I apologize for my radio silence yesterday, but I was traveling to the Jekyll Island Club Hotel in order to teach a seminar on Georgia probate law to the members of the Henry County Bar Association. Since the weekend now is only a day away, I'm going to give you the short version of tomorrow's national picks.
Much like the Bandit, we have a long way to go and a short time to get there.
I was an exceedingly mediocre 4-3 in last week's national games of interest, bringing my record for the season in non-S.E.C. outings to 15-7. Accordingly, it scarcely has to be said that, when contemplating my prognostications, you should take what you can from them, but, no matter what you do . . . Don't Bet On It!
You have been forewarned. Here are this week's picks:
Texas Tech at Oklahoma State: It'll be interesting to learn which is the bigger pretender of the Big 12 parvenu programs. The Red Raiders have worked their way through a non-conference schedule comprised of the weak sisters of Lone Star State football: Southern Methodist, U.T.E.P., and Rice. How Mike Leach's crew missed North Texas, I'll never know. In any case, Texas Tech begins Big 12 play with a trip to Stillwater and the venue provides us with some hint of the Raiders' probability of success, as Coach Leach's squads have found that happiness is not Lubbock, Texas, in their rear view mirror. The last two seasons have seen Texas Tech road losses at Colorado, Oklahoma, T.C.U., Texas, and, yes, Oklahoma State. I make it a point never to buy into the Red Raiders until they actually get around to playing someone and I believe the Cowboys (who, by the way, use saddles with pommels, in case you didn't know) will bounce back to get the win at home.
The foregoing Mac Davis reference was brought to you by my limited awareness of popular culture after the late 1980s.
North Carolina at South Florida: Quick . . . Butch Davis is a better football coach than Jim Leavitt because . . . ? Yeah, I couldn't come up with anything, either. Anyway, the Tar Heels lost to East Carolina and the Bulls beat Auburn. Yeah, not a tough call. U.S.F. defeats U.N.C.

————————

Written tasks —
• A. In the football picks post, why does the writer offer only a short version of the national picks? Answer in one to three sentences.
• B. Pick up the football picks post after its last sentence and carry it on with further game picks in the same voice.

Recorded information —
————————

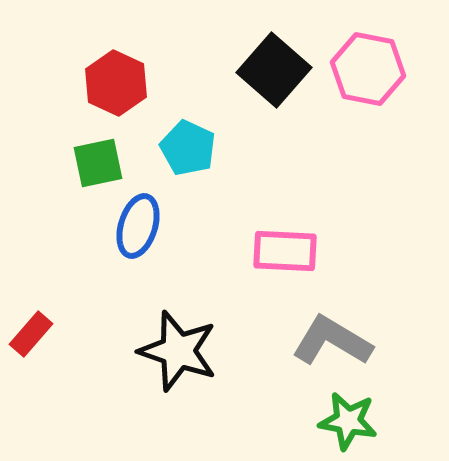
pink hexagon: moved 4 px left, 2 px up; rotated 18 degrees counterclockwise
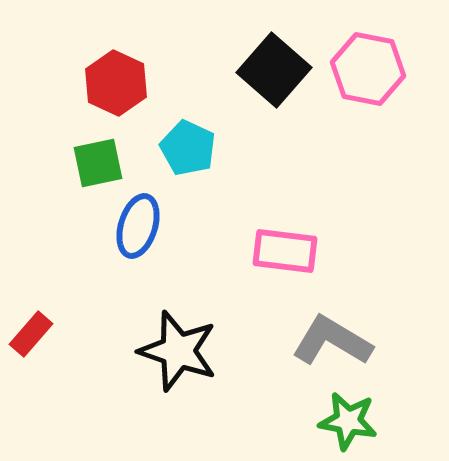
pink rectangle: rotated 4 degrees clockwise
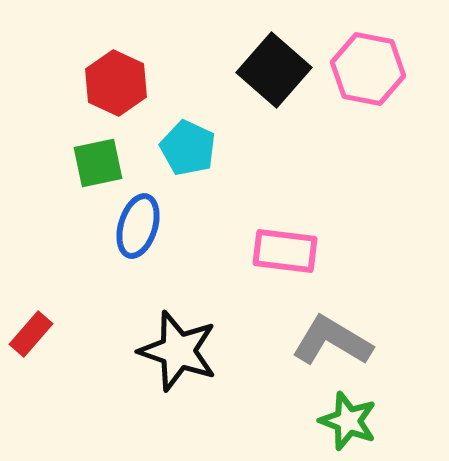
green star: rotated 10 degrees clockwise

————————

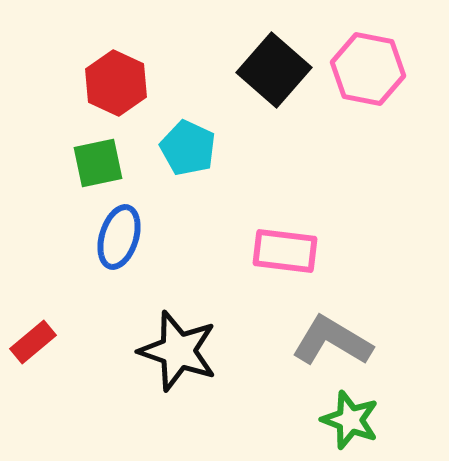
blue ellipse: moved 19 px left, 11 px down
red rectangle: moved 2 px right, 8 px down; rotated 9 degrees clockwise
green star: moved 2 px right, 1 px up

————————

The results —
• A. He says he is giving the short version because the weekend is now only a day away. He had also been silent the day before while traveling to the Jekyll Island Club Hotel to teach a seminar on Georgia probate law to the Henry County Bar Association.

• B.
Washington at U.C.L.A.: Devoted Husky fans like Jason "The Purple Nightmare" Richardson doubtless were reeling from Ohio State's decisive demolition of ostensibly resurgent U.W. almost all the way until brunch on Sunday morning . . . but the situation in Seattle is nothing like what we find in Westwood, where Karl Dorrell deservedly is taking considerable heat for the Bruins' gruesome loss to the Utes. Which team will regroup and which one will see the wheels come off altogether? I'm going with the better-coached team to prevail and that team rather clearly is Washington.
The foregoing photograph of Tyrone Willingham is included as a segue from my pro-Washington pick to my anti-Notre Dame pick.
Michigan State at Notre Dame: Of which inevitable collapse are you more certain . . . Sparty's or Jimmy Clausen's? Oh, wait . . . Jimmy's has already begun, hasn't it? The Struggling Irish have yet to score an offensive touchdown. M.S.U. has won five in a row in South Bend. A Spartan implosion is a safe bet, but, with a trip to Wisconsin coming up next week, I like Michigan State to run its record to 4-0 before beginning the downward spiral to 5-7 in Madison eight days hence.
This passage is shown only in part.